Print out the entries below with no edits.

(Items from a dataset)
_ _ _ _
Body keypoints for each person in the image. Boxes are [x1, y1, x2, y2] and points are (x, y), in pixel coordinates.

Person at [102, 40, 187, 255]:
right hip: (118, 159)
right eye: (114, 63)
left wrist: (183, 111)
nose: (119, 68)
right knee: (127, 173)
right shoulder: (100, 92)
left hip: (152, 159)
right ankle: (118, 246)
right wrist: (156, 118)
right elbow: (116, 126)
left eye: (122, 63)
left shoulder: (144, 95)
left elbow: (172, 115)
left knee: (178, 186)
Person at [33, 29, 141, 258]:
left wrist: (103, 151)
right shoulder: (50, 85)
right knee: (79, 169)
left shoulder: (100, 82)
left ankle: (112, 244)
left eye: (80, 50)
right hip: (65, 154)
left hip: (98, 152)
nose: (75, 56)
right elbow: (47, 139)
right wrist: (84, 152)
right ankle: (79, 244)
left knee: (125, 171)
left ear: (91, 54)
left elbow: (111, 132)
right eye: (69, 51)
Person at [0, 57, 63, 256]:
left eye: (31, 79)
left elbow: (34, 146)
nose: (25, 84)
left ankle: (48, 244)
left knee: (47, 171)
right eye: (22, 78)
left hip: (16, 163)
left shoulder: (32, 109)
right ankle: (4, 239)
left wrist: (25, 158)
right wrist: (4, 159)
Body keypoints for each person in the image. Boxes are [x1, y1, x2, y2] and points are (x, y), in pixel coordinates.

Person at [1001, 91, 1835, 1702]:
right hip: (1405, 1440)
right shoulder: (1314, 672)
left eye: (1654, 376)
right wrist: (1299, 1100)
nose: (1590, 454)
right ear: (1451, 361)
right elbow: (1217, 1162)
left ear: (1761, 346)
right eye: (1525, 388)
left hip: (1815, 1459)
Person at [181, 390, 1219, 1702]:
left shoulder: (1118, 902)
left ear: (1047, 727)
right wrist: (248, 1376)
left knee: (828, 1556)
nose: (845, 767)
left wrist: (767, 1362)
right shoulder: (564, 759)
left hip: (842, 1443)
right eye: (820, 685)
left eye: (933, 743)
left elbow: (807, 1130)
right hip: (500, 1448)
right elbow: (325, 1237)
_ _ _ _
# Solution to this exercise:
Body keypoints for each person in the image. Boxes are [x1, y1, x2, y2] and points are (x, y), in pixel coordinates.

Person at [102, 40, 187, 255]:
right hip: (118, 159)
right eye: (114, 63)
left wrist: (183, 111)
nose: (119, 68)
right knee: (127, 173)
right shoulder: (100, 92)
left hip: (152, 159)
right ankle: (118, 246)
right wrist: (156, 118)
right elbow: (116, 126)
left eye: (122, 63)
left shoulder: (144, 95)
left elbow: (172, 115)
left knee: (178, 186)
Person at [33, 29, 141, 258]:
left wrist: (103, 151)
right shoulder: (50, 85)
right knee: (79, 169)
left shoulder: (100, 82)
left ankle: (112, 244)
left eye: (80, 50)
right hip: (65, 154)
left hip: (98, 152)
nose: (75, 56)
right elbow: (47, 139)
right wrist: (84, 152)
right ankle: (79, 244)
left knee: (125, 171)
left ear: (91, 54)
left elbow: (111, 132)
right eye: (69, 51)
Person at [0, 57, 63, 256]:
left eye: (31, 79)
left elbow: (34, 146)
nose: (25, 84)
left ankle: (48, 244)
left knee: (47, 171)
right eye: (22, 78)
left hip: (16, 163)
left shoulder: (32, 109)
right ankle: (4, 239)
left wrist: (25, 158)
right wrist: (4, 159)
Body keypoints for each person in the image. Boxes are [x1, y1, x2, y2] and points are (x, y), in pixel coordinates.

Person at [1001, 91, 1835, 1702]:
right hip: (1405, 1440)
right shoulder: (1314, 672)
left eye: (1654, 376)
right wrist: (1299, 1100)
nose: (1590, 454)
right ear: (1451, 361)
right elbow: (1217, 1162)
left ear: (1761, 346)
right eye: (1525, 388)
left hip: (1815, 1459)
Person at [181, 390, 1219, 1702]:
left shoulder: (1118, 902)
left ear: (1047, 727)
right wrist: (248, 1376)
left knee: (828, 1556)
nose: (845, 767)
left wrist: (767, 1362)
right shoulder: (564, 759)
left hip: (842, 1443)
right eye: (820, 685)
left eye: (933, 743)
left elbow: (807, 1130)
right hip: (500, 1448)
right elbow: (325, 1237)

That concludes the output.